--- START ---
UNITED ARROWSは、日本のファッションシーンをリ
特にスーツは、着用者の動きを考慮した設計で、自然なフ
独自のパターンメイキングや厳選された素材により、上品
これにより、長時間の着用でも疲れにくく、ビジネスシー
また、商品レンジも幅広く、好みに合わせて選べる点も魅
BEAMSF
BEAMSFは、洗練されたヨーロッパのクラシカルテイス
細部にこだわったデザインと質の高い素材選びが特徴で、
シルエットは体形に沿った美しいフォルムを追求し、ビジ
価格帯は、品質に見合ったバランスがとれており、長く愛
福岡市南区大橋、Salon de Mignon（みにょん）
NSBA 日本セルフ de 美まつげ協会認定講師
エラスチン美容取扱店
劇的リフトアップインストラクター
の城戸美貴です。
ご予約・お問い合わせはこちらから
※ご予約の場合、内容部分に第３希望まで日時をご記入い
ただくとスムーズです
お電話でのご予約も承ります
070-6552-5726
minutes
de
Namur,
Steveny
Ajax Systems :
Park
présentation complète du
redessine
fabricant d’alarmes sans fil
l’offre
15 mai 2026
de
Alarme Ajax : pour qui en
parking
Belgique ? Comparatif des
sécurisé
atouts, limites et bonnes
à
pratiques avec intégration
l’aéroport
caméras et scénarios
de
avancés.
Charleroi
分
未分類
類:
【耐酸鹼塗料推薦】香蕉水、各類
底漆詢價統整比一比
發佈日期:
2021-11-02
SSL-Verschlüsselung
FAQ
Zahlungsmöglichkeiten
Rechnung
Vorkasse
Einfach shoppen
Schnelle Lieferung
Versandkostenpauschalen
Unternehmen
--- END ---
--- START ---
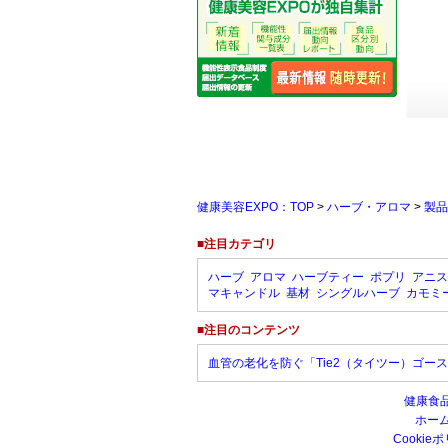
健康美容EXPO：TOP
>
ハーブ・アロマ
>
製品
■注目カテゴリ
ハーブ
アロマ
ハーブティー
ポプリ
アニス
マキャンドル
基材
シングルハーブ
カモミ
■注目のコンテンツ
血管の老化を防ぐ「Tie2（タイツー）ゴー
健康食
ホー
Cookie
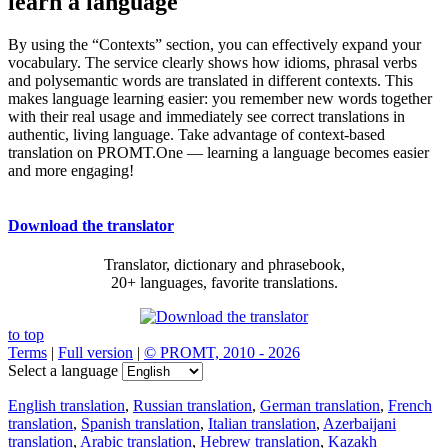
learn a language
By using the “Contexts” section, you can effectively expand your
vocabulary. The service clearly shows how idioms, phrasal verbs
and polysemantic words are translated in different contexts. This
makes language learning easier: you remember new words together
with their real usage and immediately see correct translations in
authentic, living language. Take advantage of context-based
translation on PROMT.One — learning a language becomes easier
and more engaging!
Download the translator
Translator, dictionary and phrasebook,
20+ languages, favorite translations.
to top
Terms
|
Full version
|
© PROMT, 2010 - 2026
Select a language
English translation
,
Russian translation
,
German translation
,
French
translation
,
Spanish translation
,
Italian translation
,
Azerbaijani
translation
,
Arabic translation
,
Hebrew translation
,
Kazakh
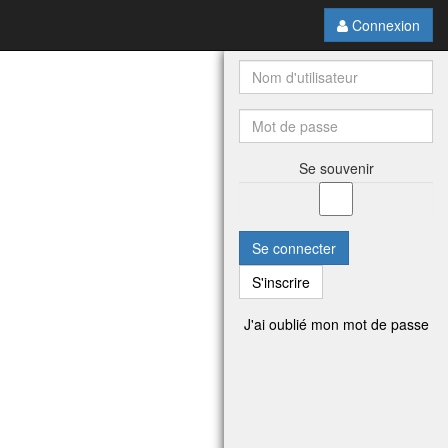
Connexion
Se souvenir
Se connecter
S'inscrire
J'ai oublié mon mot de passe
--- END ---
## Task goal
Reproduce word for word the lines of the entries above, starting at the line containing "UNITED ARROWSは、日本のファッションシーンをリ" and ending at the line containing "Unternehmen", with both of those lines included.

## Answer
UNITED ARROWSは、日本のファッションシーンをリ
特にスーツは、着用者の動きを考慮した設計で、自然なフ
独自のパターンメイキングや厳選された素材により、上品
これにより、長時間の着用でも疲れにくく、ビジネスシー
また、商品レンジも幅広く、好みに合わせて選べる点も魅
BEAMSF
BEAMSFは、洗練されたヨーロッパのクラシカルテイス
細部にこだわったデザインと質の高い素材選びが特徴で、
シルエットは体形に沿った美しいフォルムを追求し、ビジ
価格帯は、品質に見合ったバランスがとれており、長く愛
福岡市南区大橋、Salon de Mignon（みにょん）
NSBA 日本セルフ de 美まつげ協会認定講師
エラスチン美容取扱店
劇的リフトアップインストラクター
の城戸美貴です。
ご予約・お問い合わせはこちらから
※ご予約の場合、内容部分に第３希望まで日時をご記入い
ただくとスムーズです
お電話でのご予約も承ります
070-6552-5726
minutes
de
Namur,
Steveny
Ajax Systems :
Park
présentation complète du
redessine
fabricant d’alarmes sans fil
l’offre
15 mai 2026
de
Alarme Ajax : pour qui en
parking
Belgique ? Comparatif des
sécurisé
atouts, limites et bonnes
à
pratiques avec intégration
l’aéroport
caméras et scénarios
de
avancés.
Charleroi
分
未分類
類:
【耐酸鹼塗料推薦】香蕉水、各類
底漆詢價統整比一比
發佈日期:
2021-11-02
SSL-Verschlüsselung
FAQ
Zahlungsmöglichkeiten
Rechnung
Vorkasse
Einfach shoppen
Schnelle Lieferung
Versandkostenpauschalen
Unternehmen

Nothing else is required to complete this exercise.